Monday, May 13, 2013

Learn more about the Underground Railroad tonight

The Underground Railroad in Iowa will be the topic of a public meeting at First Presbyterian Church in Chariton this evening, sponsored by the Lucas County Genealogical Society and co-sponsored by the Lucas County Historical Society. Doors will open at 6 p.m. and the program will begin at approximately 6:30 p.m. Admission is free.

Guest speaker will be Doug Jones, archaeologist and project manager of the Iowa Freedom Trail Grant Project, which will conclude during September when funding expires after more than a decade of work.

Most are aware I think that the Underground Railroad was a network of people and routes that from roughly 1839 until 1861 helped slaves who had escaped bondage in the South reach relative safety in the North or assured safety in Canada.

An extensive network developed in the four tiers of southern Iowa counties, adjacent to the slave state of Missouri. Activity began in southeast Iowa during territorial days, then spread west --- accelerating in southwest Iowa after passage of the 1854 Kansas-Nebraska Act.

The Iowa Freedom Trail project commenced with a legislative mandate a decade ago and will end formally this fall, although research and development is expected to continue. One result of the project will be a new book, Necessary Courage, authored by retired project manager Lowell J. Soike and published by University of Iowa Press.

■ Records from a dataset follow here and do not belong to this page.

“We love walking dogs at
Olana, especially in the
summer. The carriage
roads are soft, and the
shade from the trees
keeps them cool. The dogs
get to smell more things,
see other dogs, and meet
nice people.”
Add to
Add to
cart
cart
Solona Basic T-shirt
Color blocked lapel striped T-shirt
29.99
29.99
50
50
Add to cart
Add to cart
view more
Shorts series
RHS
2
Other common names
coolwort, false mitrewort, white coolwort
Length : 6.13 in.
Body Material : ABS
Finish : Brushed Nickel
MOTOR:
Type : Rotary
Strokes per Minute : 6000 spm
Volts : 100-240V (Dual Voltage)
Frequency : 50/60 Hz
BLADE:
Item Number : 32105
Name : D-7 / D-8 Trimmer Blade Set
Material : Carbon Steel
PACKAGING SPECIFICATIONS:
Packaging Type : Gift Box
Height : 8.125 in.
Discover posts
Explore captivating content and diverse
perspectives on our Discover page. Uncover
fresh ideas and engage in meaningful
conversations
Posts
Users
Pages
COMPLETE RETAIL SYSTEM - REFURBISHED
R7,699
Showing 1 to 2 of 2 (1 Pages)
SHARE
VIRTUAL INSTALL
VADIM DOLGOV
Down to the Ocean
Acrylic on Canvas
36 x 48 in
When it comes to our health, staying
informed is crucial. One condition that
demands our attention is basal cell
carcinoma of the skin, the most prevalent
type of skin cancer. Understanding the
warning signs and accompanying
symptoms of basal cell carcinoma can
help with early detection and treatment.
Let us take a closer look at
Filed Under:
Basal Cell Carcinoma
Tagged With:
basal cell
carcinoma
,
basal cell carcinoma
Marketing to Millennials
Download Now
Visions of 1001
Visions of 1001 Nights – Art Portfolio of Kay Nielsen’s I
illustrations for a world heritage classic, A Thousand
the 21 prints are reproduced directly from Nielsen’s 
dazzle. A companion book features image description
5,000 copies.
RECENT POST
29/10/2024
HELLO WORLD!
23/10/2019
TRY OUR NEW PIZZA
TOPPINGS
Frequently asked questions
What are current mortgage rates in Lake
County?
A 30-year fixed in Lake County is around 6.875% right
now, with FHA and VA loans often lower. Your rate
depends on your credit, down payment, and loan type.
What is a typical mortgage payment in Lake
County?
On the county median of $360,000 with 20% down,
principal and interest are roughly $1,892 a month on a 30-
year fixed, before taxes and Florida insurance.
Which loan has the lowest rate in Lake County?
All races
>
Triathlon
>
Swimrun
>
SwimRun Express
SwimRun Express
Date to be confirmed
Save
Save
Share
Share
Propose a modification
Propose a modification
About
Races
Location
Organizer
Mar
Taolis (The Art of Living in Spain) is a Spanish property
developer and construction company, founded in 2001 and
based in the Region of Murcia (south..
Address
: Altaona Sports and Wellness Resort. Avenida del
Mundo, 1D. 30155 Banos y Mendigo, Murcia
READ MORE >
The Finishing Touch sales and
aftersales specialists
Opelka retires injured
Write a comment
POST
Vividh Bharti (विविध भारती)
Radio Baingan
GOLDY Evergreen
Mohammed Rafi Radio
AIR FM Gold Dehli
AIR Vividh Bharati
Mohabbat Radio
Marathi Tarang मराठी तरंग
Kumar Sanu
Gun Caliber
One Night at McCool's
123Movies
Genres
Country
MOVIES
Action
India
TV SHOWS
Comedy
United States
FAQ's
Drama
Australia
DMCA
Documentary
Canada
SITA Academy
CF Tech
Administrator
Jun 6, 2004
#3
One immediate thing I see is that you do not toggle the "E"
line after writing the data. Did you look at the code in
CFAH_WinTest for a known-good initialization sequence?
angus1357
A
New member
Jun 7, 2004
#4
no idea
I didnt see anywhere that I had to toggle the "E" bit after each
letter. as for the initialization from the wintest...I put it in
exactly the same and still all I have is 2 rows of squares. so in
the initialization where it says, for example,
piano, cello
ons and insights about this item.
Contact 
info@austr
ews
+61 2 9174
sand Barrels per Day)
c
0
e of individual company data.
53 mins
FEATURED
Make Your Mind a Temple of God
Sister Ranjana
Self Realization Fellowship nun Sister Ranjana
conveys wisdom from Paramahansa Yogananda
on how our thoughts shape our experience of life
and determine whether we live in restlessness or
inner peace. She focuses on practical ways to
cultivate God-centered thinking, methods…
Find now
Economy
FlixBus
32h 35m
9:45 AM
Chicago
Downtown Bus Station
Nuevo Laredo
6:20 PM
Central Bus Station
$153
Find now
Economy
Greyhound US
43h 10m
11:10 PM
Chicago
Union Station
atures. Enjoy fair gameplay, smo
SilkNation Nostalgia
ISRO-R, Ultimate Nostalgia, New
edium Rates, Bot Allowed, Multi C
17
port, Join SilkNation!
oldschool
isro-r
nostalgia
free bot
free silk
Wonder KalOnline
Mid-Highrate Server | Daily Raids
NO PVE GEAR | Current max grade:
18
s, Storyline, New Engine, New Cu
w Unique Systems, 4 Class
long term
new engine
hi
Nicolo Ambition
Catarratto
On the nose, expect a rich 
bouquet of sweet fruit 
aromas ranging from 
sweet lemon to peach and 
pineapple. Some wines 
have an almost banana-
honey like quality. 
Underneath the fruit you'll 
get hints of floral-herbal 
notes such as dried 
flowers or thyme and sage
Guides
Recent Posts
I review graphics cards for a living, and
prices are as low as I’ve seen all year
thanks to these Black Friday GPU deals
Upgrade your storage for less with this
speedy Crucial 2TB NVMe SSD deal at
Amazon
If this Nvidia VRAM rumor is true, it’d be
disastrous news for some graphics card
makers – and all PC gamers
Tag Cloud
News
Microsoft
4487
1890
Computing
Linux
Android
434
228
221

If you look carefully at the map above (right click and open in a new window to see more clearly), developed by John Zeller, an historian for the project and the State Historical Society of Iowa, you'll note that Lucas and Wayne counties are the only "blank" counties in Iowa's southern three tiers. I'm sure we'll hear more about that as well as additional research that may provide an explanation --- or clues about actual Underground Railroad activity here.

The meeting also will give guests an opportunity to explore First Prebyterian, recently refreshed with a new roof and wiring and one of Chariton's architectural treasures. If the sun is shining --- as it is supposed to be today --- the sanctuary with its walls of stained glass and stained glass dome overhead should be one of the most beautiful places to be in town this evening, too. The church is located a block east of the northeast corner of the square. So please join us!